A good buddy of ours at The New Deli is always looking for salt-free food. He and I both are big fans of our Black Bean Chili, which has zero salt in it. Not that it's easy to make food with no salt; so many ingredients are already full of it. Even canned tomatoes. But check out a can of tomato paste, and you might be happy to discover: No salt! So I add tomato paste to our Black Bean Chili; it adds plenty of tomato flavor without the sodium. Very cool.
Today I noticed a recipe for Steak Sauce in my inbox. I thought it might be interesting; I always like to make things from scratch. Less additives, and less costly too, usually. Ew- I was a bit disappointed to find out that the major ingredient in this "steak sauce" was Campbell's Condensed Tomato Soup. Loaded with sodium, don't you know...
Ah, but "Campbell's Kitchen" is one of the "partners" at allrecipes.com, where the recipe was coming from. So I guess that explains the promotion for a recipe using stuff that's already been "prepared". Personally, I would classify "cooking" as preparing your own recipes with basic ingredients. If you're just using processed foods as ingredients, perhaps it should be called "assembling"?

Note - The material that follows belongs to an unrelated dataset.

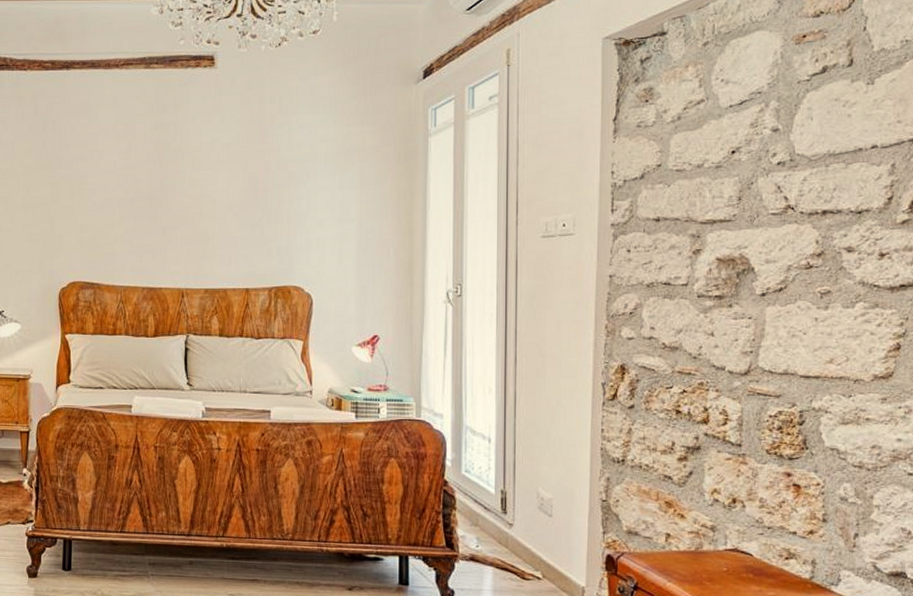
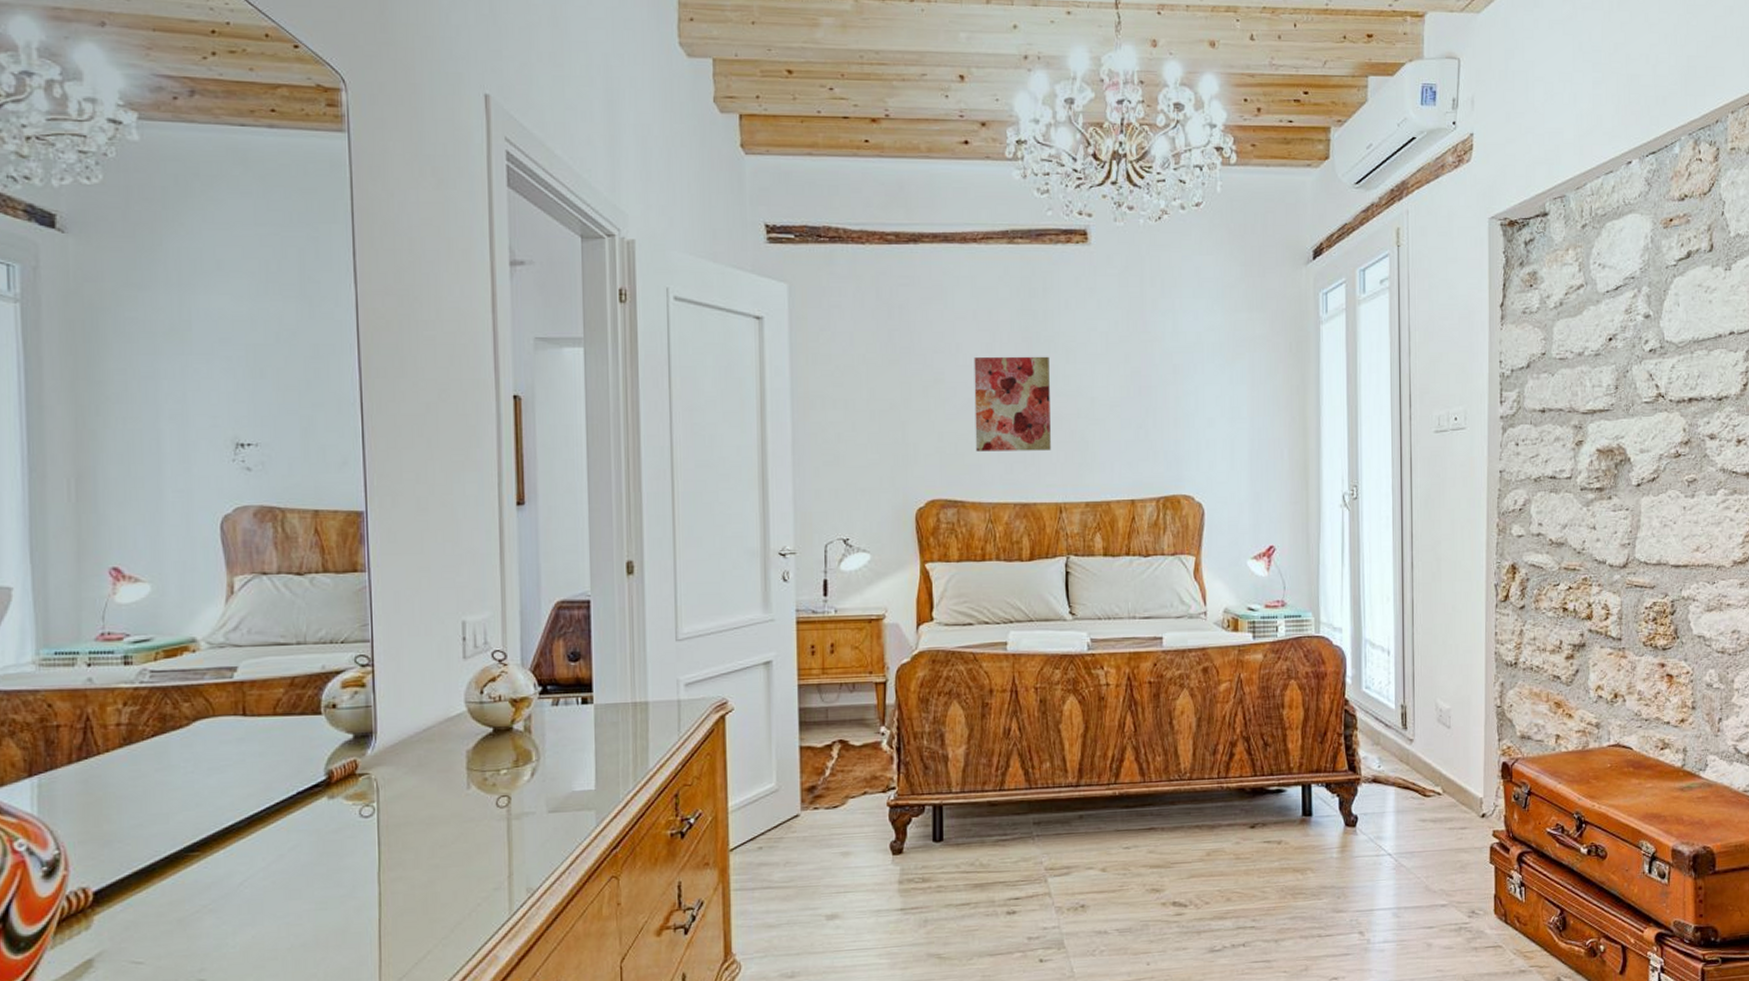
wall art: none [111,163,177,243] -> present [974,356,1051,452]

Also, if you're big on the Locavore movement, trying to eat more and more of whatever is grown locally (and not shipped miles and miles from farms to processing plants to warehouses to grocery stores to home kitchen), then it makes sense to prepare more foods truly from scratch. But, of all the canned foods to consider using, I must cast my vote for tomato paste. Consider that some farm out there is growing tons of tomatoes and processing them in no doubt a highly efficient way that can hardly be duplicated in the home kitchen. The product that is shipped is concentrated, so no extra gas is spent transporting a watered-down product. That's all good, right?
As we aspire to do good in our communities, respecting the planet by reducing waste and pollution, perhaps we need to put our minds to it, to see what changes, even small ones, we can make. Switching to recipes that call for more basic ingredients is a start. But this concept is harder to sell; basically, there's just not as much money in it. Less middlemen.
When our society revolves less around money and profit at any expense, perhaps more folks will live more righteously in tune with the planet. We can only hope!